I purchased my 20 ft from container port in Detroit, I think we paid 1400 and it's in great condition


----------



## BossPlow2010 (Sep 29, 2010)

grassmaster06 said:


> I purchased my 20 ft from container port in Detroit, I think we paid 1400 and it's in great condition


1400 delivered?


----------



## rick W (Dec 17, 2015)

Google ritchie bros auctions. They have huge auctions all over the world. Most of their auctions have lots of them and we have found some good deals if you dont need the shiny perfect ones and there is an auction coming somewhere near you.


----------



## Brndnstffrd (Mar 8, 2013)

You could try looking up eagle containers. The owner mark eagle, is a member on here. They are a huge container and portable storage business here in the northeast. They have them for lease/rent/purchase etc. I don't know if he operates that far west, but I'm sure he would have some contacts or information he can pass on.


----------



## Philbilly2 (Aug 25, 2007)

grassmaster06 said:


> I purchased my 20 ft from container port in Detroit, I think we paid 1400 and it's in great condition


Wow... that is cheap...

What grade? Delivered?


----------



## Mark Oomkes (Dec 10, 2000)

Philbilly2 said:


> Wow... that is cheap...
> 
> What grade? Delivered?


Ditto...but coming from Detroit...did you pay cash in the middle of the night?


----------



## Defcon 5 (Mar 20, 2014)

Mark Oomkes said:


> Ditto...but coming from Detroit...did you pay cash in the middle of the night?


Is there any other way???


----------



## GrassManKzoo (Oct 8, 2016)

Thanks for the responses fellas!


----------



## grassmaster06 (Nov 30, 2008)

BossPlow2010 said:


> 1400 delivered?


Delivery was 350


GrassManKzoo said:


> Thanks for the responses fellas!


----------



## grassmaster06 (Nov 30, 2008)

Mark Oomkes said:


> Ditto...but coming from Detroit...did you pay cash in the middle of the night?

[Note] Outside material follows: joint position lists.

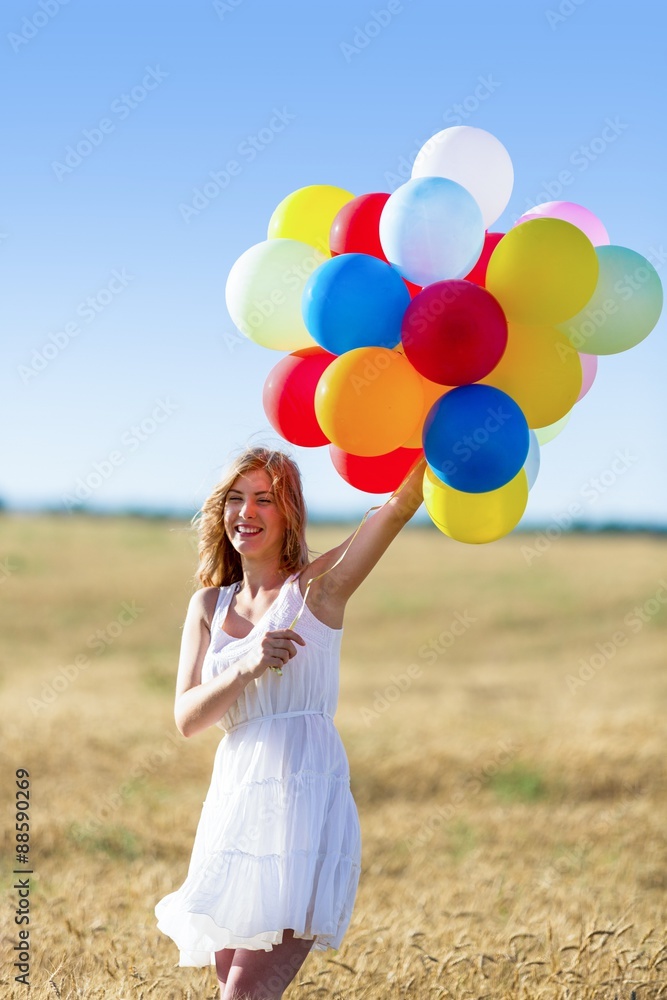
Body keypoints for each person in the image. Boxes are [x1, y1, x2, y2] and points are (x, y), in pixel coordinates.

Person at [155, 444, 426, 999]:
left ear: (290, 513)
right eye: (235, 498)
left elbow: (395, 510)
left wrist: (441, 428)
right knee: (232, 983)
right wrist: (248, 666)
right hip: (234, 807)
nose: (246, 512)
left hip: (300, 806)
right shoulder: (208, 605)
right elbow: (186, 718)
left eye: (264, 499)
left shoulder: (317, 588)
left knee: (242, 995)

Lol ,there is a huge shipping yard and they have a list of containers for sale. Get the list a find the container you like and they have a company with a flat bed tilt trailer that drop off to you


----------



## Avalanche 2500 (Dec 31, 2015)

GrassManKoo, Cheap Delivery Available here !!


----------



## Brndnstffrd (Mar 8, 2013)

Avalanche 2500 said:


> GrassManKoo, Cheap Delivery Available here !!


Aww I was hoping for some carnage


----------



## On a Call (Jan 14, 2015)

Brndnstffrd said:


> Aww I was hoping for some carnage


That jeep was built in....Toledo, Ohio.

Where....they were born


----------



## Defcon 5 (Mar 20, 2014)

On a Call said:


> That jeep was built in....Toledo, Ohio.
> 
> Where....they were born


American Bantam car company invented the Jeep....And it was Born in Pennsylvania


----------